The position in 2018
By 2018 or so, whether acknowledged or not, it was clear to many that there was a huge gap in the reference materials available to rum aficionados globally with respect to actual bottlings. Books that were published and posts that were put up were all about rum companies and production details, historical perspectives and limited or specialised foci; and we were and are immeasurably enriched by the research of Matt Pietrek and the few others like Marco Pinieri, Anil Lutchman et al, who mine this lode. Yet aside from the imperfect examples listed above, no-one has ever tried to list all rums in production or those from the past, perhaps because the job is just so absolutely Himalayan in scope. And after my near complete failure to find any reference to that Cadenhead rum mentioned above even from the bottler, I began to realise this could turn out to be a very serious issue indeed for future buyers, fans, writers or researchers.

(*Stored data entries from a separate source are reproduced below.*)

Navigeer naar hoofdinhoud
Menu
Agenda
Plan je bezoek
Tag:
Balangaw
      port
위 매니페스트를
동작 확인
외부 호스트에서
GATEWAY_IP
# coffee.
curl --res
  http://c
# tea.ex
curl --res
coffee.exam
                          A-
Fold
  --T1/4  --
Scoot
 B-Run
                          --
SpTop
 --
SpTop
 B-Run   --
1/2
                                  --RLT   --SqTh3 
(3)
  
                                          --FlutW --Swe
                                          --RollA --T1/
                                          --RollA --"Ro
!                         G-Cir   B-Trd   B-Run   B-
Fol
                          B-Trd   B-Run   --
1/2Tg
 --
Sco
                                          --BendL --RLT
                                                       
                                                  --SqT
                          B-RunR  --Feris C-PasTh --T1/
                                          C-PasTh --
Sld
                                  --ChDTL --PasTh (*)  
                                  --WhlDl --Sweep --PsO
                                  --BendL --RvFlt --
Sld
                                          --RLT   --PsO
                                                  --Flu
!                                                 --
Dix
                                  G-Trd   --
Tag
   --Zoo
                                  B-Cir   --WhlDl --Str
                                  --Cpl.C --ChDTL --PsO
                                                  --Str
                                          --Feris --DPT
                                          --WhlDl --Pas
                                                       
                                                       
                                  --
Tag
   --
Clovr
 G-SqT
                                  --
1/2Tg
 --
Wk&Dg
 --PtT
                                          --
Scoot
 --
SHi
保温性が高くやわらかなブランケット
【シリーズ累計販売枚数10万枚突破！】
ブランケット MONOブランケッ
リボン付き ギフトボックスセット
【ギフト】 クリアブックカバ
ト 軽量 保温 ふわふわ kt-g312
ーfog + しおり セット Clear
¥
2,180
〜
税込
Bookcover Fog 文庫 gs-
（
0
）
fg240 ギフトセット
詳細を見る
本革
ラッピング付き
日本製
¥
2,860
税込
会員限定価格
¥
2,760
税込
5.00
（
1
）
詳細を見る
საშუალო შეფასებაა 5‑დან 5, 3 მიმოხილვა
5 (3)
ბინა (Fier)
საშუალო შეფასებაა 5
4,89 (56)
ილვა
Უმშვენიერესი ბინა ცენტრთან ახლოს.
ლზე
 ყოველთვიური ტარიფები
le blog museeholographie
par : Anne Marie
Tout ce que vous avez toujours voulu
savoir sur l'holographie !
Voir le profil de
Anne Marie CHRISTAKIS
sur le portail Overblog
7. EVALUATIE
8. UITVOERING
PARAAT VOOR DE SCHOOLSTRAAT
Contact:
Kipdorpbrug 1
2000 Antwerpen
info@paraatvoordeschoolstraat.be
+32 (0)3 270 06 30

However, even as the internet widened and democratised the expertise of rum pundits (and their number), it became equally obvious that it was almost impossible for any single individual to create, curate and maintain a master database of this kind. Given the volume of rums and brands available around the world, and adding to that the historical one-offs, merchant bottlings, independent bottlers or special editions dating back (in some cases) centuries, it was simply too time consuming. It would require full-time effort, not occasional after-hours dabbling by enthusiastic amateurs. Nobody has that kind of time in our world, quite simply because nobody is getting paid to do it and it’s such a thankless job. A new system of such record keeping therefore had to be found to address the lack of any serious databases of rums in existence and the gradual move away from desktop computers or even laptops.
We’ll discuss the one application that tries to crack this issue, in more depth in Part II
- The site of Spirit Radar is an interesting one. Registered in 2020 and run by a small team out of the Czech Republic, the site notes that it is a “next generation data platform for rum and whisky collectors.” They monitor auctions, online shops and ecommerce sites for historical and current bottle pricing information for rums and whiskies (some 60,000+, they note). The site is fully commercial – you pay for the data service and pricing information and have the option to do a free 14 day trial. As part of the data on each bottle, the sort of thing we need — country, strength, age, distillery and so on — is included, and there are options to create a bottle list of your collection, and the site shows its aggregate current value. Because of its collector and commercial focus and inaccessibility to the broad mass of users, I elected to not include it – but it is a resource of the kind this article speaks about.